Problems to work on -
A - Answer these from the thread on buffering received NDIS packets for user mode:
(i) What structure does the original poster name as the simplest way to store each received packet?
(ii) On what kind of network does a reply say a gigabyte could be taken in every second?
(iii) Which drivers does a reply say routinely move gigabytes to user mode with zero-copy RDMA?
B - In the thread on buffering received NDIS packets, what drawback does the original poster see in keeping the packets in a linked list, and why?
C - Carry on the forum thread about buffering received NDIS packets from its last reply.

Article -
=-=-=
Best approach to have a dynamic buffer that we use to send the received packets from NDIS to users?

I want to write an NDIS driver that stores every received packet in a buffer (for example the simplest way is store each of them in a linked list)

and then i want the user to periodically query the NDIS driver and receive these packets, check them, drop the ones that are not OK and send the rest of them.

My questions are :

  1. What is the best way to store these received NBLs (or basically just the packet contents) ? one simple approach would be inserting each of them in a linked list, but that means we have to do a for loop everytime a user sends a receive request, instead of just sending all of them at once.

  2. What is the best way to implement the user checking part? i cannot implement the packet checking in the NDIS, and the user needs to somehow get the packets and check them and then somehow tell the driver which of them are OK, will this be possible with Flt Communication Port? Is sending an IOCTL periodically to get and check all the received packets the best approach?

I want to write an NDIS driver that stores every received packet in a buffer

Have you even for a moment stopped to consider the performance implications of what you’re suggesting? Every packet? On a 10GB local network, you could be sucking up a gigabyte every second. How do you think kernel/user/kernel communication is going to work with that kind of load?

Getting the data to UM for analysis is probably the easy part. The biggest problem is the latency of whatever analysis you plan to do on these packets.

presuming that most of your network traffic is TCP based, and that in addition to the KM to UM latency, whatever ‘scanning’ that you plan to do both takes time, and, more importantly, requires a significant window of reconstructed TCP stream, the main problem is going to be the bandwidth / latency problem.

you can certainly help your problems to a great degree by fanning our the packets to be processed by multiple threads in groups based on correlated streams. But your overall performance will vary to a great degree based on the profile of the traffic being passed

Getting gigabytes of data from the card to usermode is trivial; infiniband drivers do it all the time with zero-copy RDMA techniques for high performance computing [https://en.wikipedia.org/wiki/Zero-copy] across compute clusters and that’s in the terabyte range or better … here’s a github of a similar type of project [https://github.com/AmbrSb/KUP] …

That’s the easy part; the harder part, as @MBond2 mentioned, is what you’re going to be doing with those packets …

So, rather than ask “the wings on my pig keep falling off, should I use a polyurethane glue to attach them or weld them on?” a better question would be “I need my pig to be able to travel from point to point quickly, what are my options”

Rather than ask “I want to write an NDIS driver that stores all packets received in a linked list” I would rephrase it to the actual problem you’re trying to solve … packet introspection? Quality of service tuning? What is the target user, and what kind of machine is this running on? What kind of network speeds, and traffic types? Start with the “here’s the problem I’m trying to solve and here’s what I have to work with” rather than “… is solution A better than solution B?”
=-=-=
Raw data -

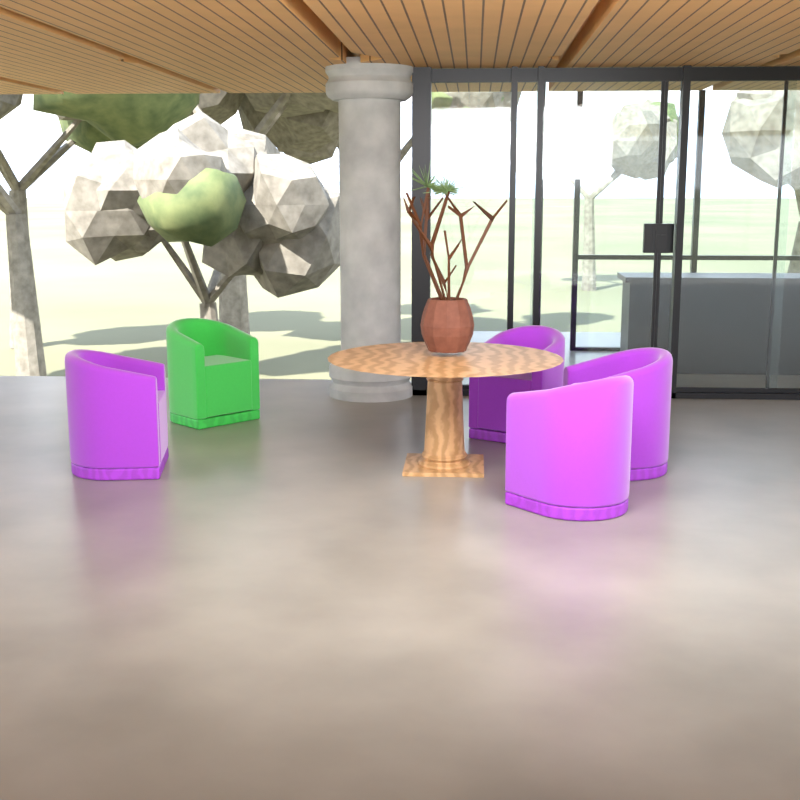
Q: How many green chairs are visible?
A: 1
=-=-=
Replies -
A -
(i) A linked list.
(ii) A 10GB local network.
(iii) Infiniband drivers.

B - The poster says a linked list would require a for loop every time a user sends a receive request. The poster would rather send all of the packets at once.

C -
…

@Tim_Roberts said:

I want to write an NDIS driver that stores every received packet in a buffer

Have you even for a moment stopped to consider the performance implications of what you’re suggesting? Every packet? On a 10GB local network, you could be sucking up a gigabyte every second. How do you think kernel/user/kernel communication is going to work with that kind of load?

Well its not THAT bad in terms of memory usage when the user mode keeps emptying the list few times a second, i already implemented this using a linked list and as you guessed it does reduce the speed by around 75%… I store received packets in a linked list and empty the list everytime the user queries the NDIS, it sends it all to the user, then the user sends all the ones that are good to go to NDIS and it sends them.

But the performance hit is not because of the user mode’s packet inspection, that part is really optimized and fast, so I think the main problem is this linked list approach, is there any better and more optimized way of doing this? If you had to solve this problem how would you have done it, if you really had to inspecting every TCP/UDP packet and had to use user-mode to inspect them?

@craig_howard said:
Getting gigabytes of data from the card to usermode is trivial; infiniband drivers do it all the time with zero-copy RDMA techniques for high performance computing [https://en.wikipedia.org/wiki/Zero-copy] across compute clusters and that’s in the terabyte range or better … here’s a github of a similar type of project [https://github.com/AmbrSb/KUP] …

That’s the easy part; the harder part, as @MBond2 mentioned, is what you’re going to be doing with those packets …

So, rather than ask “the wings on my pig keep falling off, should I use a polyurethane glue to attach them or weld them on?” a better question would be “I need my pig to be able to travel from point to point quickly, what are my options”

Rather than ask “I want to write an NDIS driver that stores all packets received in a linked list” I would rephrase it to the actual problem you’re trying to solve … packet introspection? Quality of service tuning? What is the target user, and what kind of machine is this running on? What kind of network speeds, and traffic types? Start with the “here’s the problem I’m trying to solve and here’s what I have to work with” rather than “… is solution A better than solution B?”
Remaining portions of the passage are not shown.